**EXERCISE GOAL**. Please transcribe the data that follows exactly, from its first line through the line that contains "361 831 998".

BEGIN

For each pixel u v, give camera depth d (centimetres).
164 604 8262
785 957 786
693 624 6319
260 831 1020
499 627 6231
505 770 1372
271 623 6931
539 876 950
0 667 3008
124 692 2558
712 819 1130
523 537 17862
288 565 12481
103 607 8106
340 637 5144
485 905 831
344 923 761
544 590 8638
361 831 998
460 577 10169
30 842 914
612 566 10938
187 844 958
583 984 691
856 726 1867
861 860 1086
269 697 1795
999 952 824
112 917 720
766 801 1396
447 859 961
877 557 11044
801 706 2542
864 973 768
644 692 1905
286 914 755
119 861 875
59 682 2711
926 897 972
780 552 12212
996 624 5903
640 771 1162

END

**THE COMPLETED TASK**.
For each pixel u v, give camera depth d (centimetres).
164 604 8262
785 957 786
693 624 6319
260 831 1020
499 627 6231
505 770 1372
271 623 6931
539 876 950
0 667 3008
124 692 2558
712 819 1130
523 537 17862
288 565 12481
103 607 8106
340 637 5144
485 905 831
344 923 761
544 590 8638
361 831 998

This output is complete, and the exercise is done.